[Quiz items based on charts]
== == ==

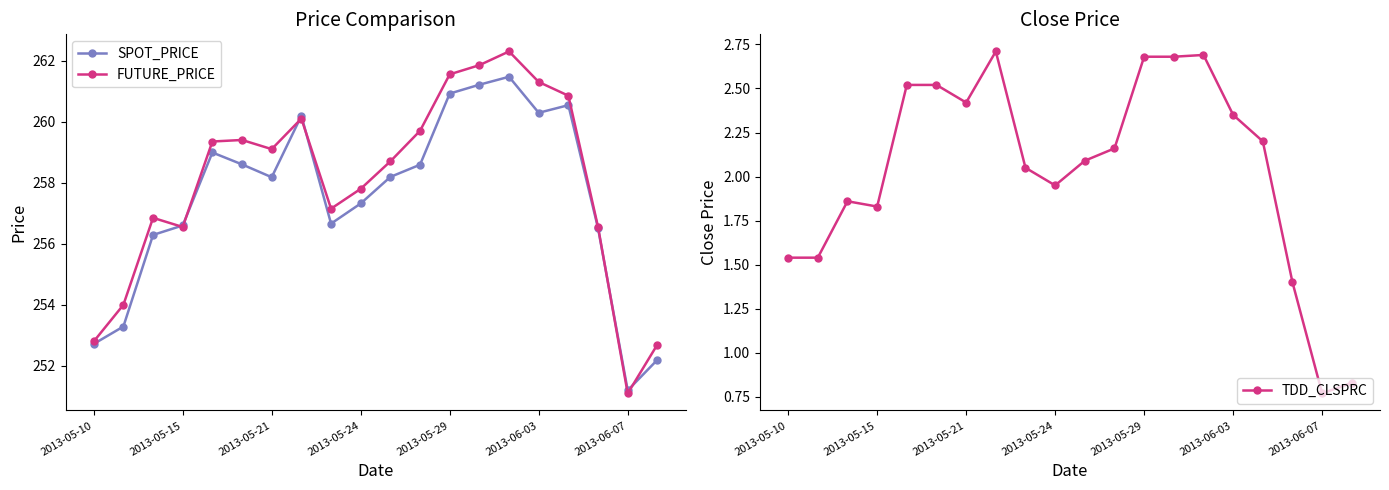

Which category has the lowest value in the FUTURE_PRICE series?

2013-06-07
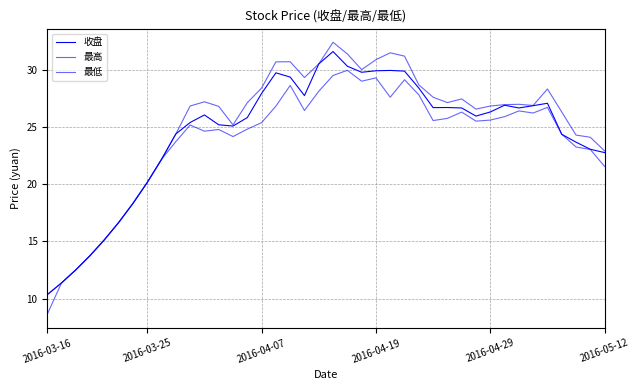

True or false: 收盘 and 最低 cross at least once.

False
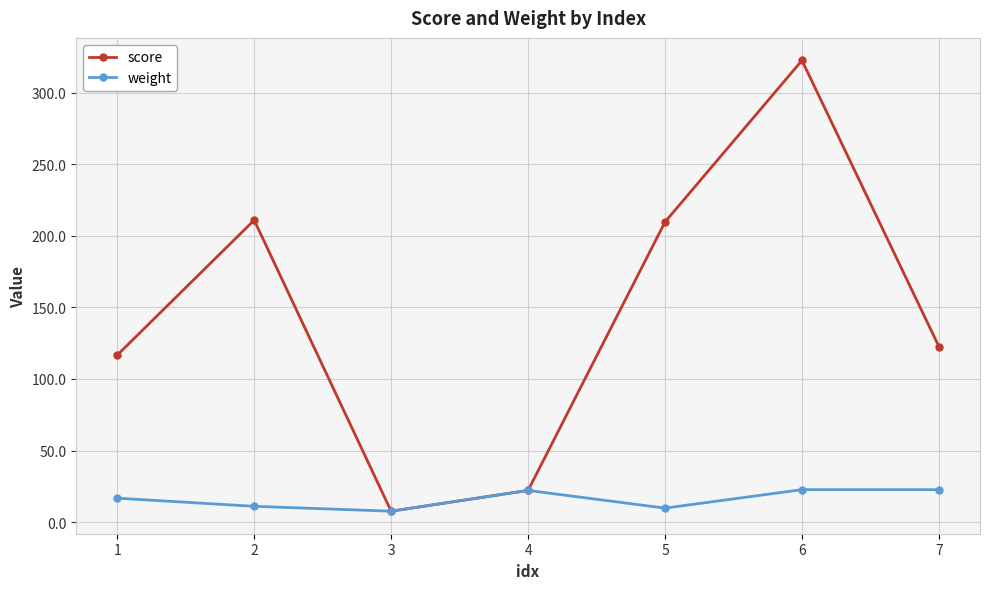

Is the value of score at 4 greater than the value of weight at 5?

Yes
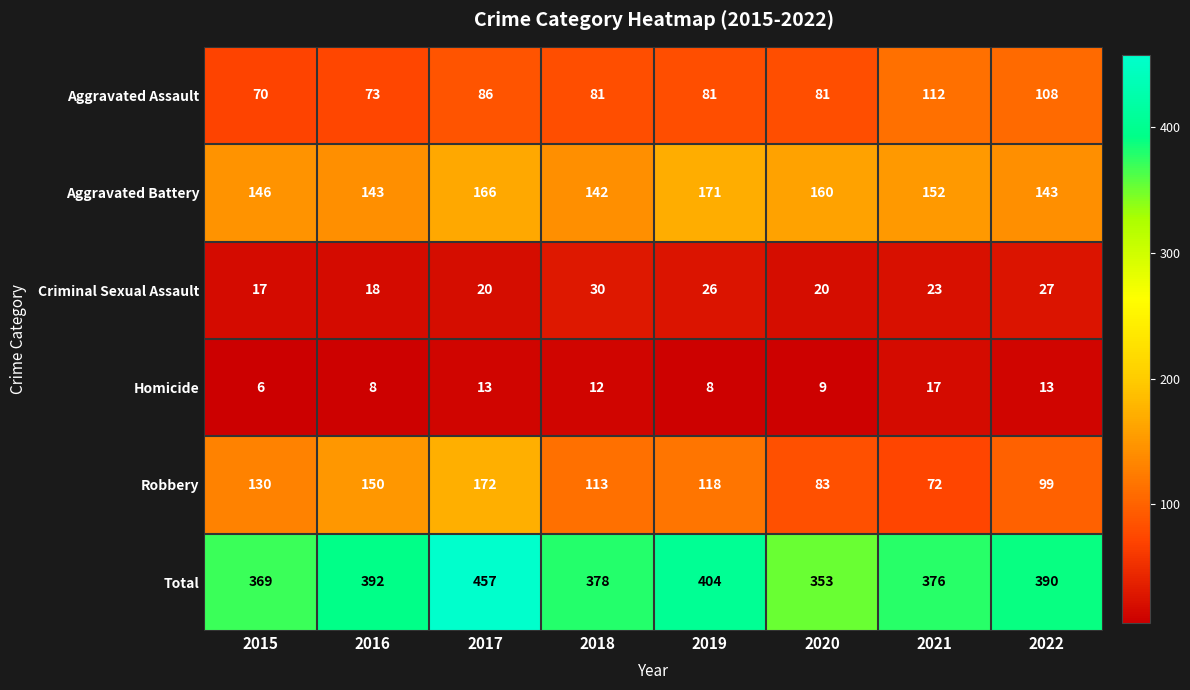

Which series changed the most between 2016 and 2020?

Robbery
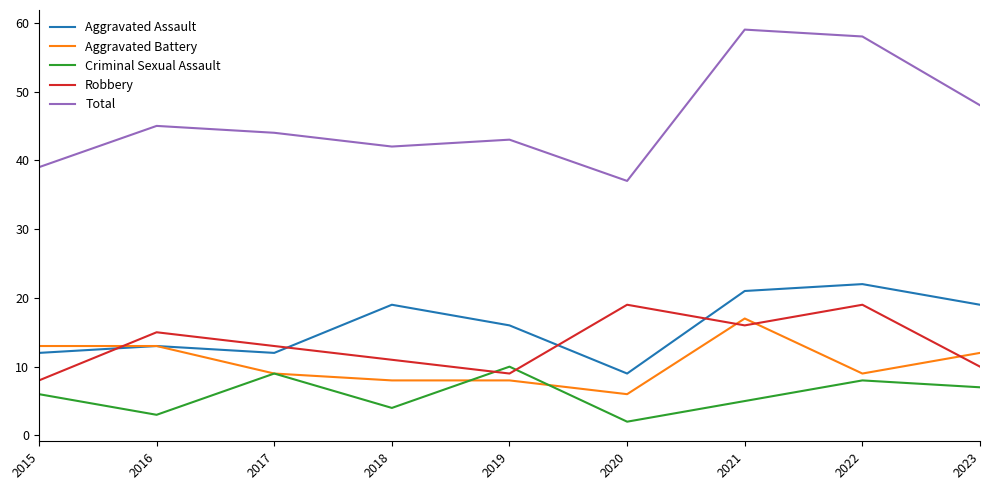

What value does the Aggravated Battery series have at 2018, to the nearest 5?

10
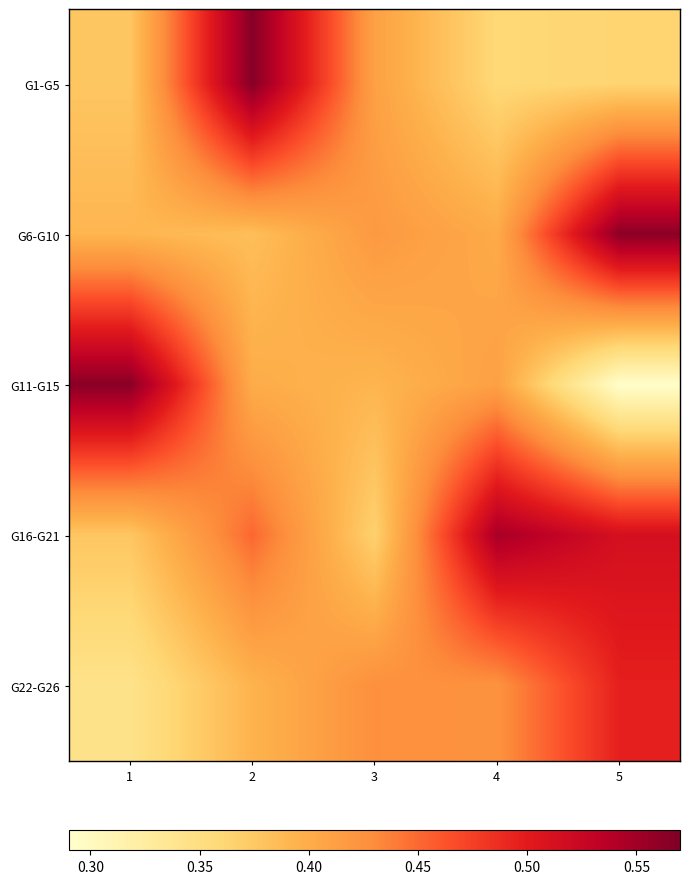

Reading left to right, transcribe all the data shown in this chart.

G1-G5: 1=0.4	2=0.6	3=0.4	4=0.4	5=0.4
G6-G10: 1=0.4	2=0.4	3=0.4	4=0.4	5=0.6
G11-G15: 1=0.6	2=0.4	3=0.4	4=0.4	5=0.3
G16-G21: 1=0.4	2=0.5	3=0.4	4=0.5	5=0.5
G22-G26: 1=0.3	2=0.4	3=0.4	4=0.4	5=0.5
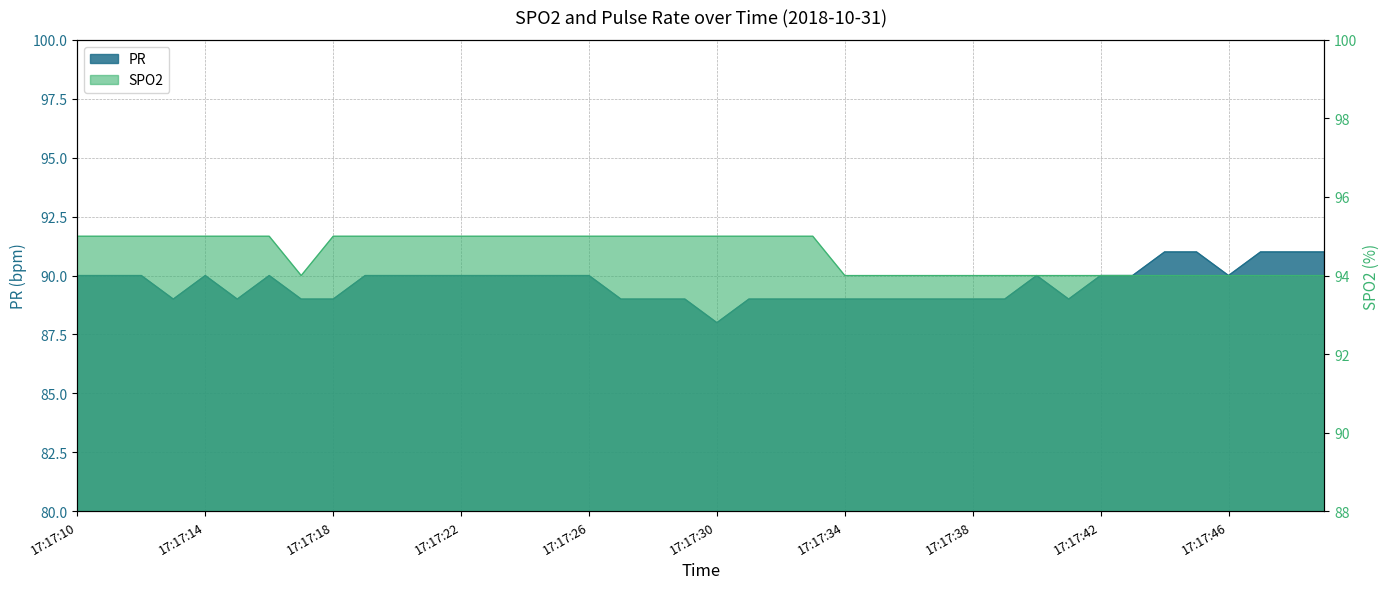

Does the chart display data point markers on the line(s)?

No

== == ==

■ DIRECTIVE: Rewrite every line of the listing above as a numbered list, skipping the blank lines. Leave the pictures out of your answer.

■ YOUR SOLUTION:
1. Which category has the lowest value in the FUTURE_PRICE series?
2. 2013-06-07
3. True or false: 收盘 and 最低 cross at least once.
4. False
5. Is the value of score at 4 greater than the value of weight at 5?
6. Yes
7. Which series changed the most between 2016 and 2020?
8. Robbery
9. What value does the Aggravated Battery series have at 2018, to the nearest 5?
10. 10
11. Reading left to right, transcribe all the data shown in this chart.
12. G1-G5: 1=0.4	2=0.6	3=0.4	4=0.4	5=0.4
13. G6-G10: 1=0.4	2=0.4	3=0.4	4=0.4	5=0.6
14. G11-G15: 1=0.6	2=0.4	3=0.4	4=0.4	5=0.3
15. G16-G21: 1=0.4	2=0.5	3=0.4	4=0.5	5=0.5
16. G22-G26: 1=0.3	2=0.4	3=0.4	4=0.4	5=0.5
17. Does the chart display data point markers on the line(s)?
18. No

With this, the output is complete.